Exercise brief → Reproduce exactly, and only, the lines below from the one containing "ΔA ΔB < A + ΔA B + ΔB ⇔ ΔA" through the one containing "which corresponds to the last".

The records →
+++

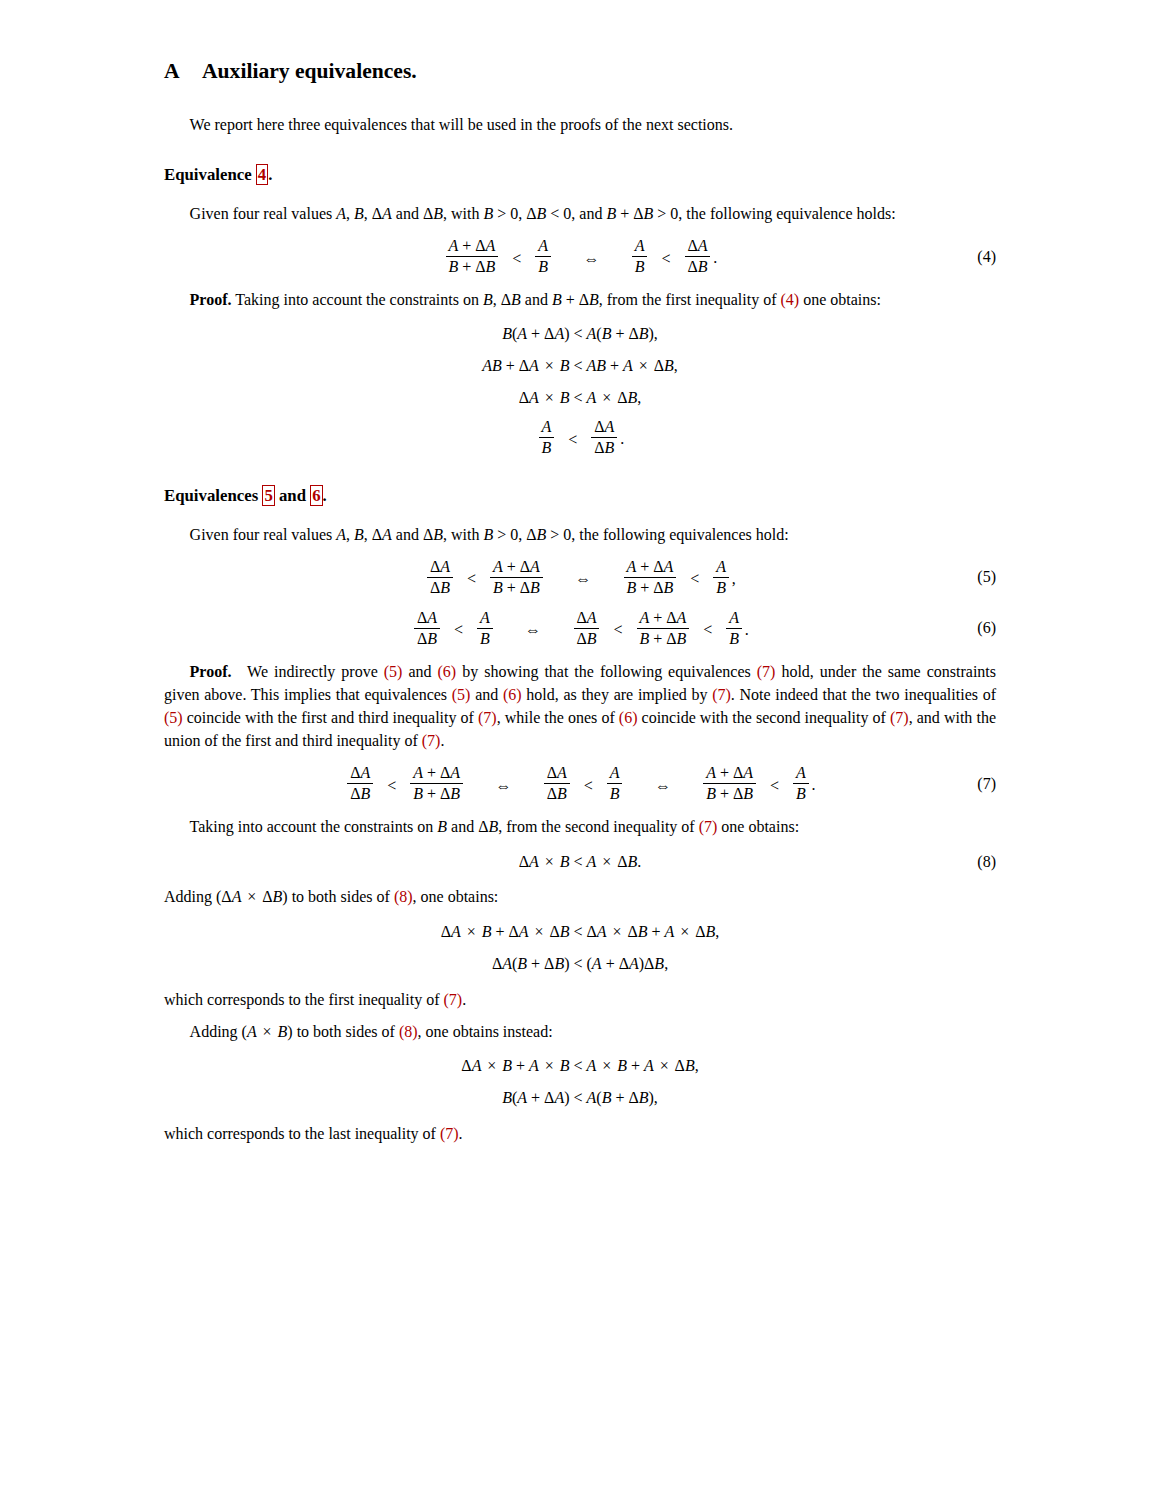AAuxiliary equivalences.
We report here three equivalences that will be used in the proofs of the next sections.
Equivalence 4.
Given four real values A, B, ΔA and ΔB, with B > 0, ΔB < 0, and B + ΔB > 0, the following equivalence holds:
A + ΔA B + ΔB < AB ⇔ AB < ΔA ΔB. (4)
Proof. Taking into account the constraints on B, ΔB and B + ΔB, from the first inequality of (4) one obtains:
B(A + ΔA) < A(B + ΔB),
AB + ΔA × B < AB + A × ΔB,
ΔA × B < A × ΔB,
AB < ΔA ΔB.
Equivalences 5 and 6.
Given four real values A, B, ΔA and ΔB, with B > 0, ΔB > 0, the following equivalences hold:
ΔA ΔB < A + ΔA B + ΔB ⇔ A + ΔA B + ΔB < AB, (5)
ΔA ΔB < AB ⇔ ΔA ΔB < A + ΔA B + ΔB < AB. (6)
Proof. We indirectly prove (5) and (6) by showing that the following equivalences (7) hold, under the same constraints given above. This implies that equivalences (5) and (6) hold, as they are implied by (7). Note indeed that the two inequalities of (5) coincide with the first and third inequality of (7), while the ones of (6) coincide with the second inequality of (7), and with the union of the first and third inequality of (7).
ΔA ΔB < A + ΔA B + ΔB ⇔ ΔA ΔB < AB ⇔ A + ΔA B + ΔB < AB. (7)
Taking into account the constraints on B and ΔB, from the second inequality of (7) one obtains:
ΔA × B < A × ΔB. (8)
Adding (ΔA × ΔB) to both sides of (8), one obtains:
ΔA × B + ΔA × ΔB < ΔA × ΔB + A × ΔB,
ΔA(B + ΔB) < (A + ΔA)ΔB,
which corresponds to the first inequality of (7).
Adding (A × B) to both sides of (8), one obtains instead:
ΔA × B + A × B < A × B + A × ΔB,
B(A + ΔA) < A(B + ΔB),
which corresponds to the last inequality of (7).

+++

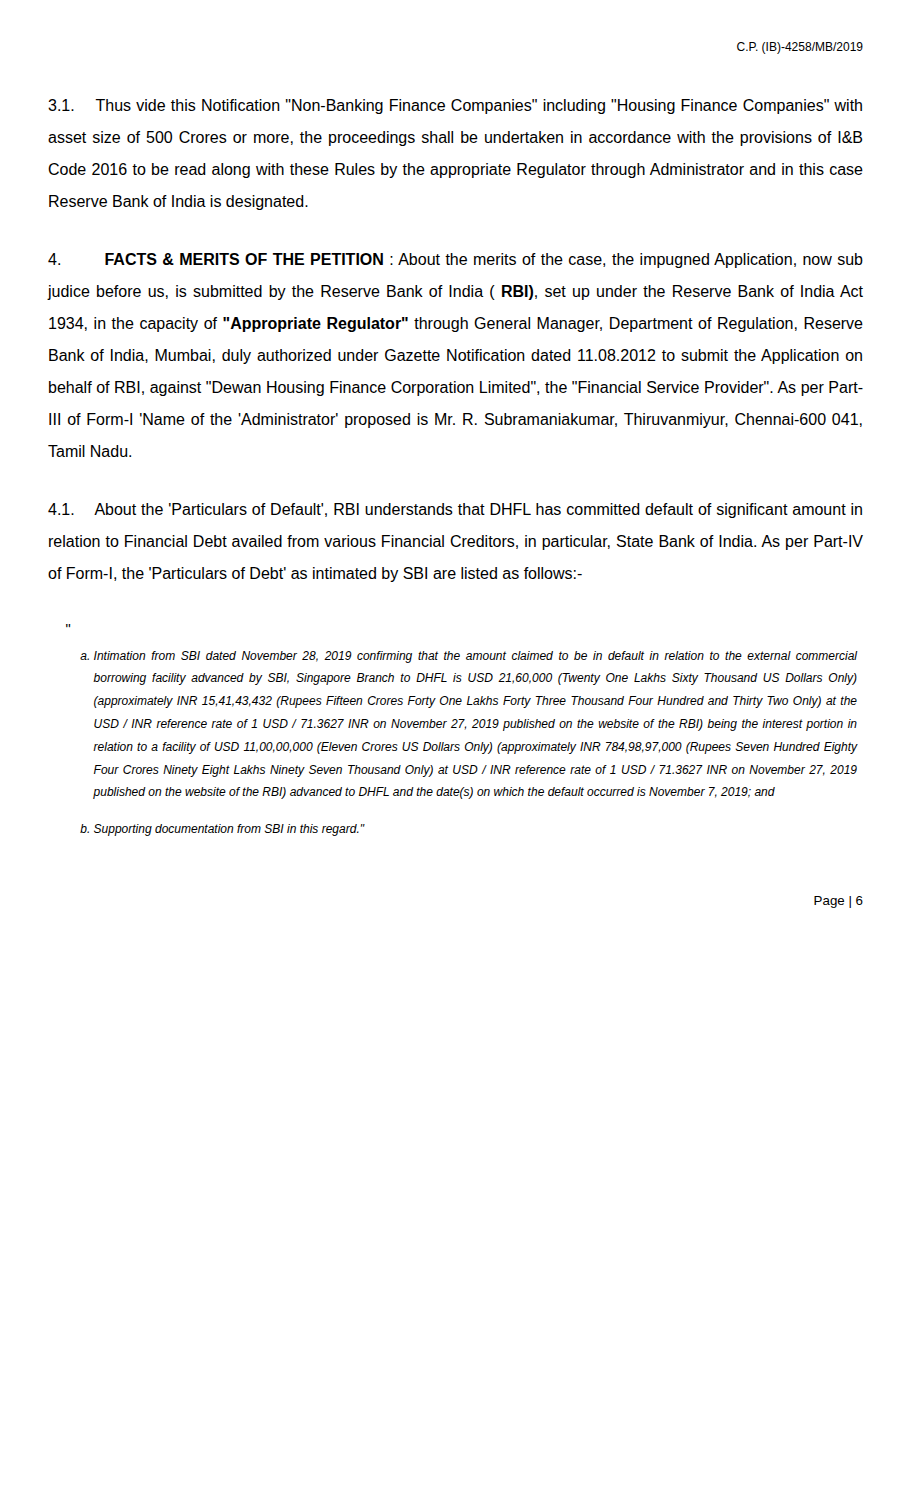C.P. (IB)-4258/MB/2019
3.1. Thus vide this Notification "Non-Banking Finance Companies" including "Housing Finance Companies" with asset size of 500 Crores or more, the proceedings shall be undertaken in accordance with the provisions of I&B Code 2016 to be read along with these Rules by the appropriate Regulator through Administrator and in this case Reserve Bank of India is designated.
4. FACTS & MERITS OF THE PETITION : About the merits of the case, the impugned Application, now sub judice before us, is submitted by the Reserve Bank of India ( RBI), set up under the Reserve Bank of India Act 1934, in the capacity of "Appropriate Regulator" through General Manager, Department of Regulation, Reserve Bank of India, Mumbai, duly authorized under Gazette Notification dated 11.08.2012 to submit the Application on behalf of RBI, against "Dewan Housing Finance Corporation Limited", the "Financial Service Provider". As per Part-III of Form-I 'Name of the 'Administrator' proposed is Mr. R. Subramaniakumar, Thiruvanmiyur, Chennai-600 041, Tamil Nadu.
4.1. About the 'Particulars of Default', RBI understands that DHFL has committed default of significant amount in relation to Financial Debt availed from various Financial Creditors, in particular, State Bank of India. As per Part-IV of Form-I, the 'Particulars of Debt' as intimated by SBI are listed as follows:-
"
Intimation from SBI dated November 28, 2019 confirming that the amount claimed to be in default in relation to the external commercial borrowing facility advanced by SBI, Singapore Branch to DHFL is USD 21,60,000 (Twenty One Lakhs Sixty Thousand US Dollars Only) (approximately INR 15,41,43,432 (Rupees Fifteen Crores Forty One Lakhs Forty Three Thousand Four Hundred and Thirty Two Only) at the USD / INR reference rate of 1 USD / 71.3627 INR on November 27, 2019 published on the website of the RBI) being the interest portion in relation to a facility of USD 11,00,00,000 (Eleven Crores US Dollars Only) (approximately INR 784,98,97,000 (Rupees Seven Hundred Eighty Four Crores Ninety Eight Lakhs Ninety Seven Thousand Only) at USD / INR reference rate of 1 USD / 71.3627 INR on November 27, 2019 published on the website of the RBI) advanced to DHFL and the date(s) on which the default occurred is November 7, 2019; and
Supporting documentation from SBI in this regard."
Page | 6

+++

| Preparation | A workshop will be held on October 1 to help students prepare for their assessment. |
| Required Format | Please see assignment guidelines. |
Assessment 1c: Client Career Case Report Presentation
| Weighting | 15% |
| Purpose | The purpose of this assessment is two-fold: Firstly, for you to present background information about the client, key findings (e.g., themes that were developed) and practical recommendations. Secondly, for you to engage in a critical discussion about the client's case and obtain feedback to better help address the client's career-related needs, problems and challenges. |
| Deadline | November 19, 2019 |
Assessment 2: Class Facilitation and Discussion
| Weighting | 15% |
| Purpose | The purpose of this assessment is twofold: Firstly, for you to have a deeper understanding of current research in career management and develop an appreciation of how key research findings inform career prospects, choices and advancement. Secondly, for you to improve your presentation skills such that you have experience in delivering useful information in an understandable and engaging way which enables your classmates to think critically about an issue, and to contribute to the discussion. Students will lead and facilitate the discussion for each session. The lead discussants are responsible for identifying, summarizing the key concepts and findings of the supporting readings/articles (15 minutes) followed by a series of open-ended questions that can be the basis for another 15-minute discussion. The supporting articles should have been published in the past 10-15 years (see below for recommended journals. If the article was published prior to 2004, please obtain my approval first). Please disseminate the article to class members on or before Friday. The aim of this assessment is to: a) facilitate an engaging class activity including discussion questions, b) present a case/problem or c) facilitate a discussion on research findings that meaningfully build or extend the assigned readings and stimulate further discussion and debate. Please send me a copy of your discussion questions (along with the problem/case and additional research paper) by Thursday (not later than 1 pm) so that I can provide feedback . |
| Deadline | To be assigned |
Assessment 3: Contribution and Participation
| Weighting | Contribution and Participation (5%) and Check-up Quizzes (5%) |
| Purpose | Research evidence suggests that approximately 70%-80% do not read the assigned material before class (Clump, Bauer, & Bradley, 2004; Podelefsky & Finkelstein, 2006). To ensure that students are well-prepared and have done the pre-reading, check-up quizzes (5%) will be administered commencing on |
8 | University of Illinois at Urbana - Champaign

+++

Result →
ΔA ΔB < A + ΔA B + ΔB ⇔ ΔA ΔB < AB ⇔ A + ΔA B + ΔB < AB. (7)
Taking into account the constraints on B and ΔB, from the second inequality of (7) one obtains:
ΔA × B < A × ΔB. (8)
Adding (ΔA × ΔB) to both sides of (8), one obtains:
ΔA × B + ΔA × ΔB < ΔA × ΔB + A × ΔB,
ΔA(B + ΔB) < (A + ΔA)ΔB,
which corresponds to the first inequality of (7).
Adding (A × B) to both sides of (8), one obtains instead:
ΔA × B + A × B < A × B + A × ΔB,
B(A + ΔA) < A(B + ΔB),
which corresponds to the last inequality of (7).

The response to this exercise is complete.